How important acceptance is, you yourself can testify if you stop to think.
When you have certain feelings and they're not understood, you feel disappointed and disapproved of. Your sense of intimacy and contact are broken.
"You're lucky that your child's accident wasn't worse!" This is mighty poor comfort when you've been worried over whether or not he would regain full motion in his fractured knee.
"It doesn't matter a bit that your cake fell; you'll do better next time!" This brings slim consolation. You care about this time; not next.
"You don't have to worry about that exam, Son. You know your stuff!" But this, too, does not help. It may instead estrange the son. He is worried and it's his worry that he wants you to understand.
Blond Ann looks up, her eyes blazing. "That mother of mine! She's got no more sense in her head than a flea. I tell her I'm in love with Tom and she says, 'You'll get over it. You're only sixteen.' . . . As if my feelings didn't count simply because I'm two years underage. She makes me furious. I'd like to strike her dead. She doesn't understand me at all."

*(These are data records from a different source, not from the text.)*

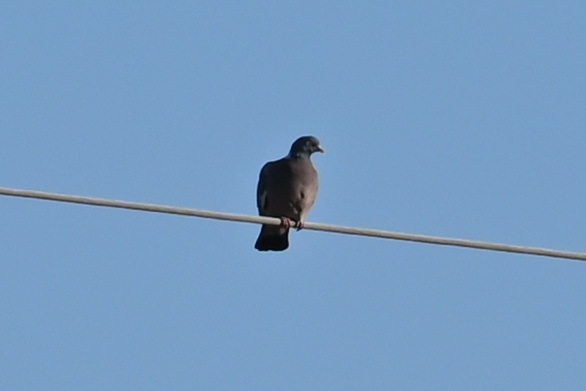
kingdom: Animalia
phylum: Chordata
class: Aves
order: Columbiformes
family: Columbidae
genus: Columba
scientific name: Columba palumbus
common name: Common wood pigeon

Young Pete, too, is angry. "You know what my dad said when I told him the other fellow got the job I'd been angling for? He said, 'Be sensible, Pete. There's no need for you to feel sore. Your boss never told you, did he, that he was going to give you that job?' Well, granted he hadn't. But it didn't make me feel any better to have my dad rub it in."
What Pete craved at the moment was not the sane, reasoning approach to disappointment. Nor was it a cheering-him-up kind of pity either that he craved. For this often carries a strange flat flavor.
"Don't feel bad, darling, that you lost your kitten! We'll get you another one tomorrow!" This cheers and consoles but it also directs the person away from his troubled feelings. And so it very subtly says, "You have no right to feel as you do."
"Don't worry, dear, over the operation. It isn't serious. Everything will be all right. It's done every day." Again the cheering on is present. But again the true feelings are told to disappear.
If someone implies that you should feel differently or tells you that you should not feel what you do feel, it doesn't make your feelings leave. The sense of disappointment or fear or chagrin or excitement is still in you. You can be told a dozen times, "Calm yourself now. Be steady!" But if you're not calm, such cautioning is obviously in vain.